**** Available records ****
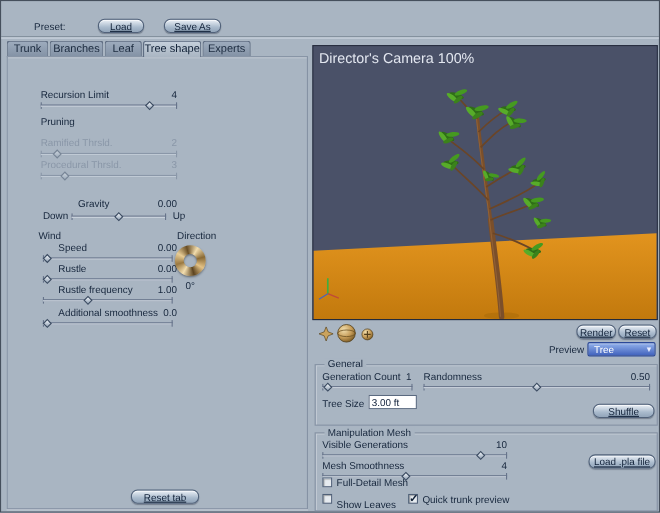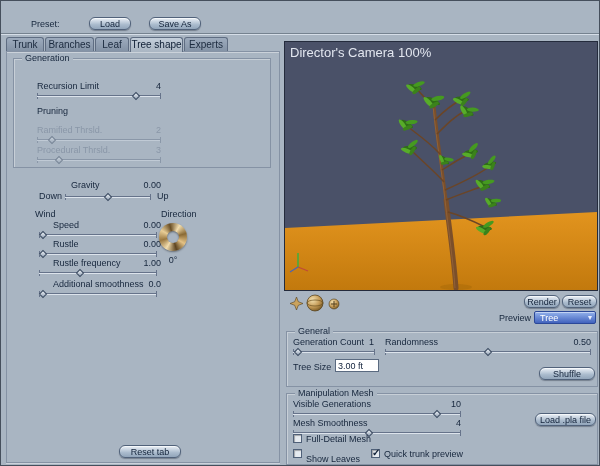--- a/index.html
+++ b/index.html
@@ -18,7 +18,7 @@
   .val.dis{color:#8a97a8;}
   .btn{position:absolute;height:13px;line-height:12px;font-size:9px;color:#13233a;text-align:center;
     background:linear-gradient(#ecf1f7,#aabbcd 60%,#92a5ba);border:1px solid #51627a;border-radius:6px;
-    box-sizing:border-box;box-shadow:0 1px 1px rgba(20,30,45,.35),inset 0 1px 0 rgba(255,255,255,.6);cursor:pointer;}
+    box-sizing:border-box;box-shadow:0 1px 1px rgba(20,30,45,.35),inset 0 1px 0 rgba(255,255,255,.6);cursor:pointer;text-decoration:underline;}
   .tab{position:absolute;top:36px;height:14px;line-height:14px;font-size:10px;text-align:center;color:#1b2a3e;
     background:linear-gradient(#9dabbd,#8493a6);border:1px solid #5f6d82;border-bottom:none;
     border-radius:3px 3px 0 0;box-sizing:border-box;cursor:pointer;}

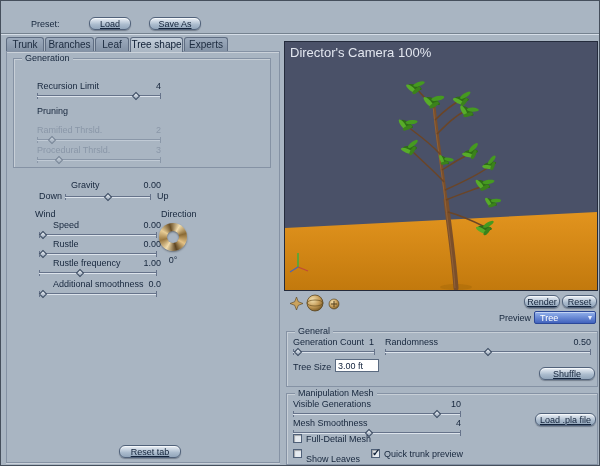--- a/index.html
+++ b/index.html
@@ -78,9 +78,6 @@
   <div class="tab active" style="left:129px;width:53px">Tree shape</div>
   <div class="tab" style="left:183px;width:44px">Experts</div>
 
-  <div class="group" style="left:12px;top:57px;width:256px;height:108px">
-    <span class="glabel">Generation</span>
-  </div>
   <span class="lbl" style="left:36px;top:80px">Recursion Limit</span>
   <span class="val" style="left:120px;top:80px;width:40px">4</span>
   <div class="slider" style="left:36px;top:91px;width:124px">

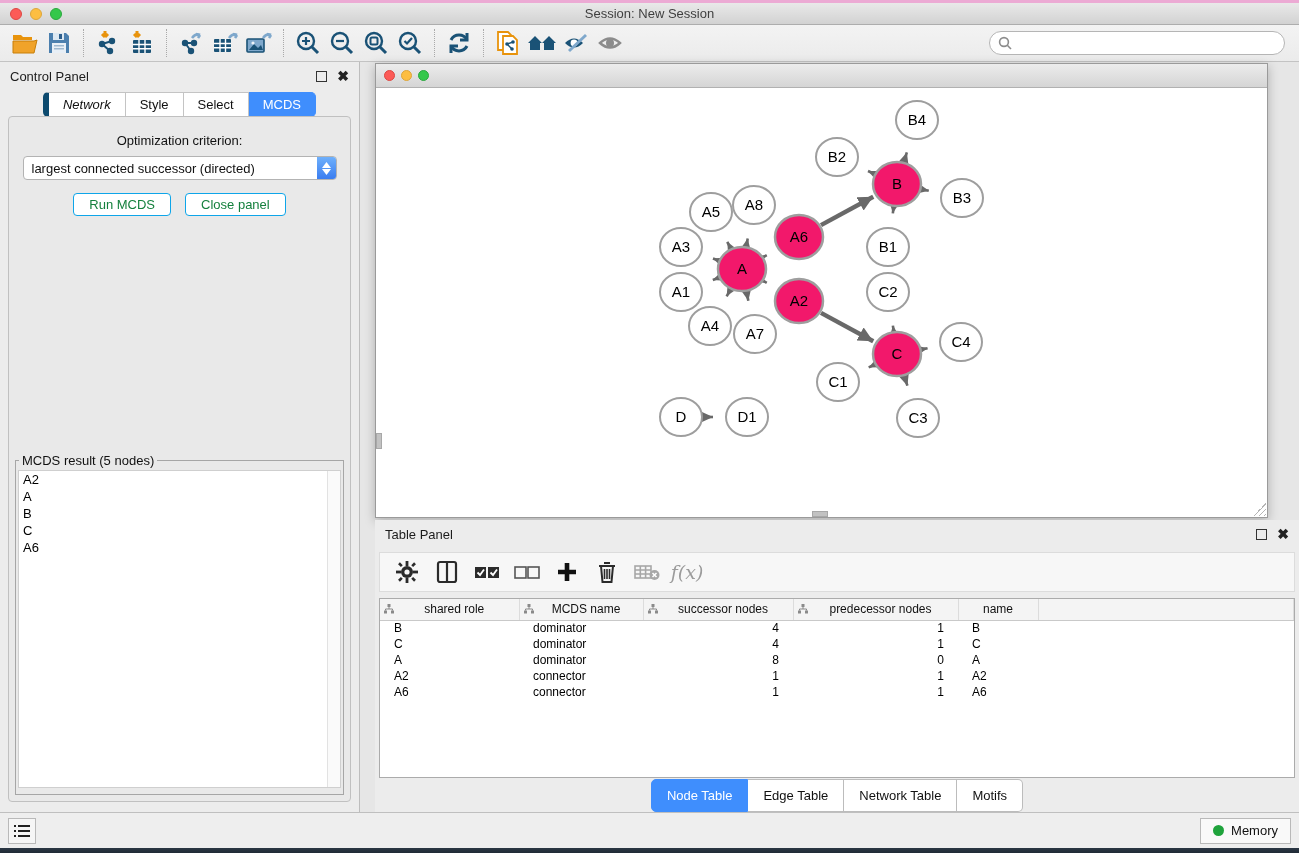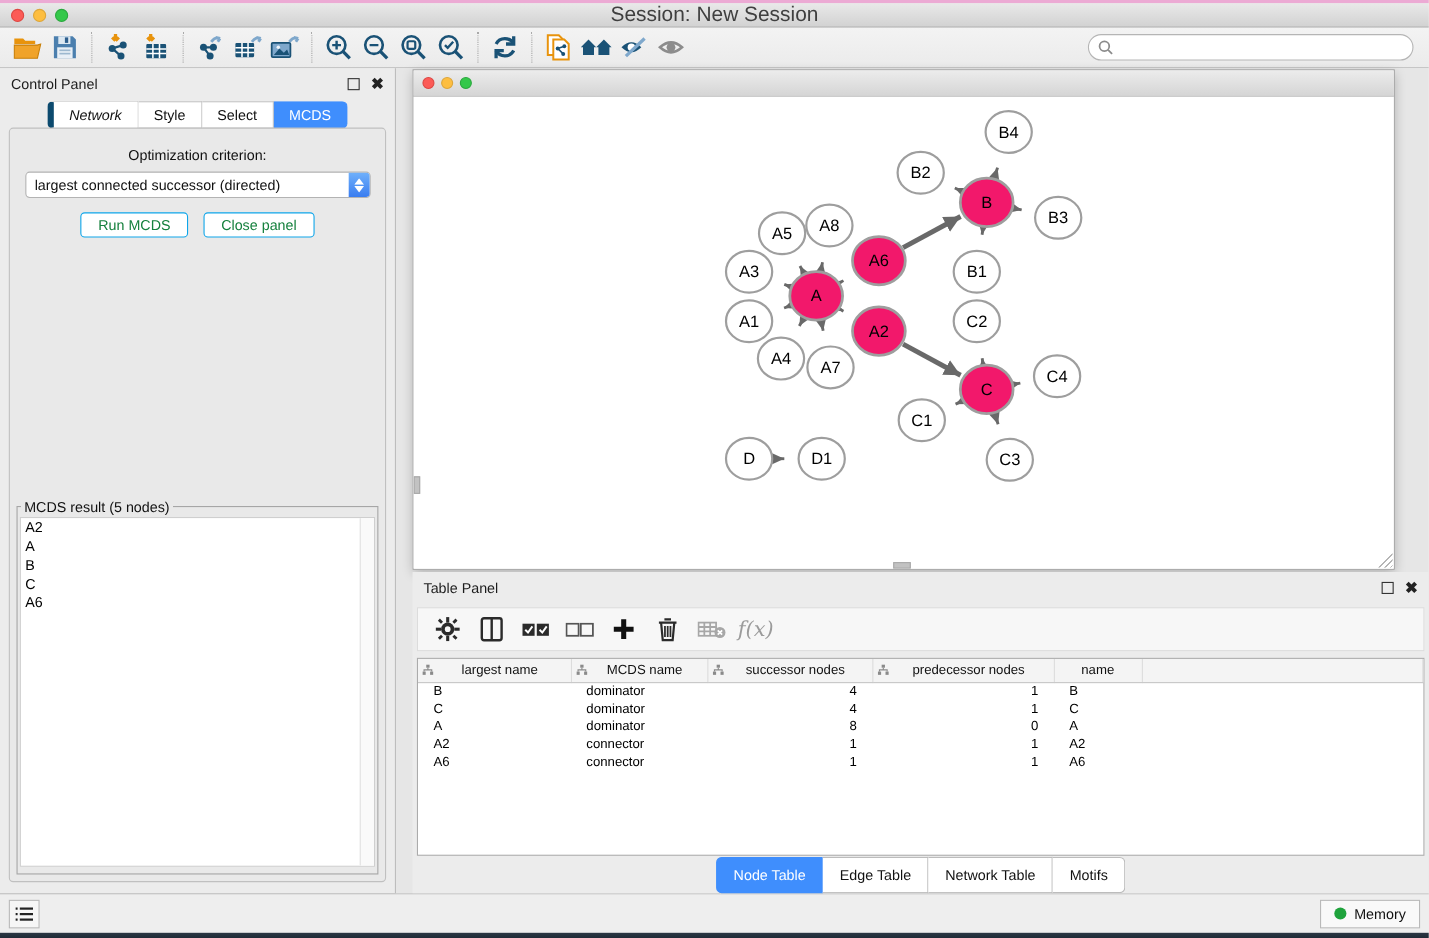--- a/index.html
+++ b/index.html
@@ -17,7 +17,7 @@
   .light.red { background:#fc5b57; border:1px solid #dd4743; }
   .light.yellow { background:#fdbe41; border:1px solid #dda63a; }
   .light.green { background:#34c84a; border:1px solid #2aa83e; }
-  .win-title { position:absolute; left:0; right:0; text-align:center; font-size:19px; color:#3f3f3f; }
+  .win-title { position:absolute; left:0; right:0; text-align:center; font-size:13px; color:#3f3f3f; }
 
   
   .toolbar { height:37px; background:linear-gradient(#f3f3f3,#ebebeb); border-bottom:1px solid #c3c3c3; display:flex; align-items:center; padding:0 8px; }

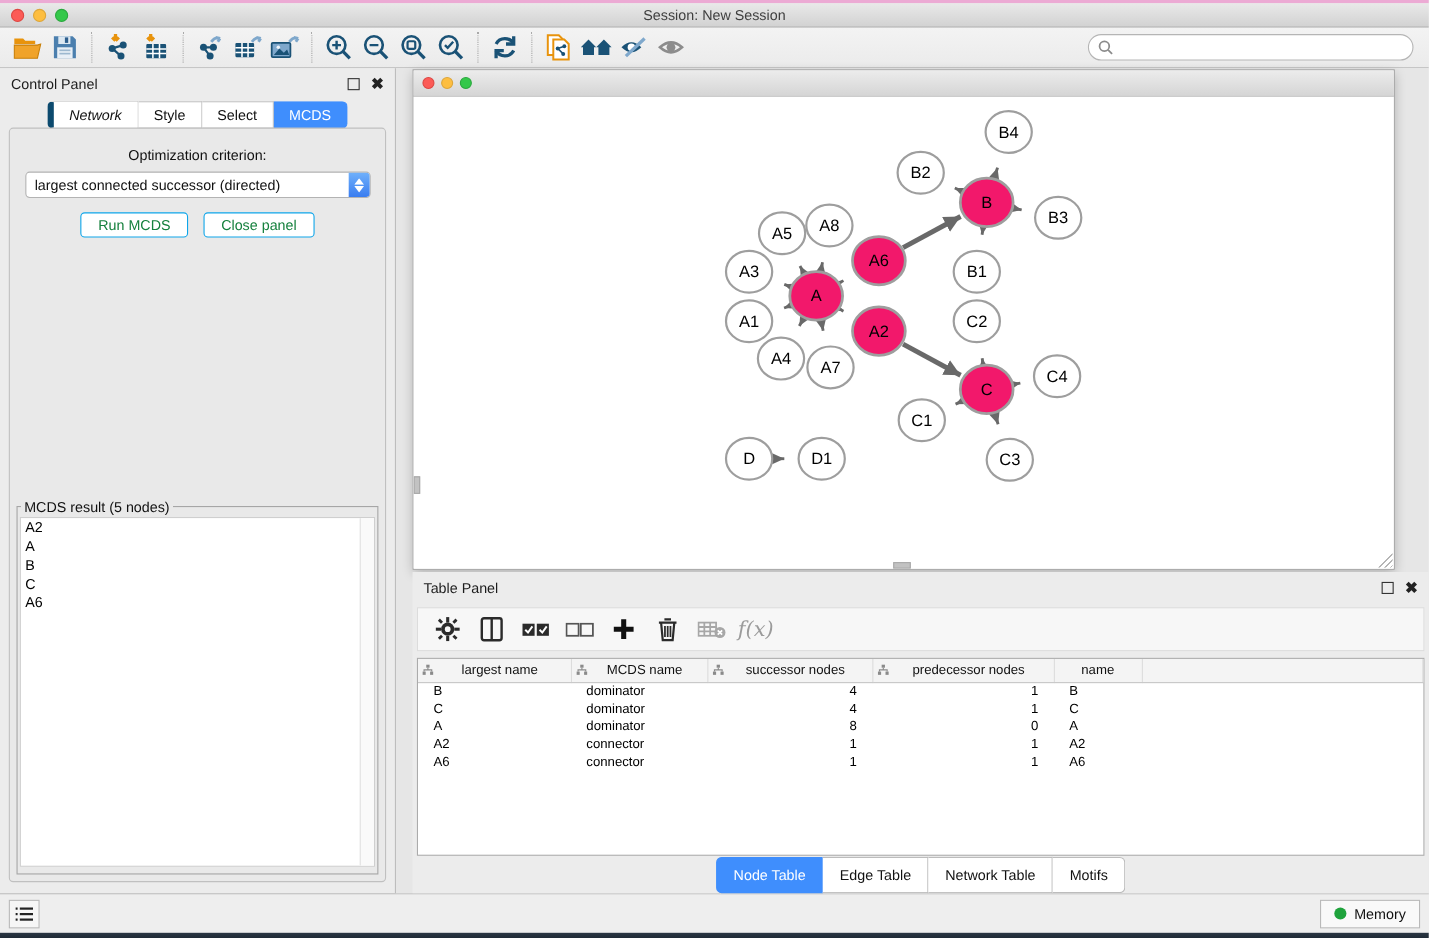--- a/index.html
+++ b/index.html
@@ -530,7 +530,7 @@
                         </g>
                         <path d="M5 3 v2 M1.5 6.5 V5 h7 v1.5" stroke="#8a8a8a" fill="none" stroke-width="1"></path>
                       </svg>
-                      <span class="th-label">largest name</span>
+                      <span class="th-label">shared role</span>
                     </span>
                   </th>
                   <th>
****
Job item:
Keep the pictures out and repeat exactly the lines from the beginning of the data through the line that contains "right:0; text-align:center; font-size:13px;", both ends included.

Exercise response:
--- a/index.html
+++ b/index.html
@@ -18,7 +18,7 @@
   .val.dis{color:#8a97a8;}
   .btn{position:absolute;height:13px;line-height:12px;font-size:9px;color:#13233a;text-align:center;
     background:linear-gradient(#ecf1f7,#aabbcd 60%,#92a5ba);border:1px solid #51627a;border-radius:6px;
-    box-sizing:border-box;box-shadow:0 1px 1px rgba(20,30,45,.35),inset 0 1px 0 rgba(255,255,255,.6);cursor:pointer;}
+    box-sizing:border-box;box-shadow:0 1px 1px rgba(20,30,45,.35),inset 0 1px 0 rgba(255,255,255,.6);cursor:pointer;text-decoration:underline;}
   .tab{position:absolute;top:36px;height:14px;line-height:14px;font-size:10px;text-align:center;color:#1b2a3e;
     background:linear-gradient(#9dabbd,#8493a6);border:1px solid #5f6d82;border-bottom:none;
     border-radius:3px 3px 0 0;box-sizing:border-box;cursor:pointer;}

--- a/index.html
+++ b/index.html
@@ -78,9 +78,6 @@
   <div class="tab active" style="left:129px;width:53px">Tree shape</div>
   <div class="tab" style="left:183px;width:44px">Experts</div>
 
-  <div class="group" style="left:12px;top:57px;width:256px;height:108px">
-    <span class="glabel">Generation</span>
-  </div>
   <span class="lbl" style="left:36px;top:80px">Recursion Limit</span>
   <span class="val" style="left:120px;top:80px;width:40px">4</span>
   <div class="slider" style="left:36px;top:91px;width:124px">

--- a/index.html
+++ b/index.html
@@ -17,7 +17,7 @@
   .light.red { background:#fc5b57; border:1px solid #dd4743; }
   .light.yellow { background:#fdbe41; border:1px solid #dda63a; }
   .light.green { background:#34c84a; border:1px solid #2aa83e; }
-  .win-title { position:absolute; left:0; right:0; text-align:center; font-size:19px; color:#3f3f3f; }
+  .win-title { position:absolute; left:0; right:0; text-align:center; font-size:13px; color:#3f3f3f; }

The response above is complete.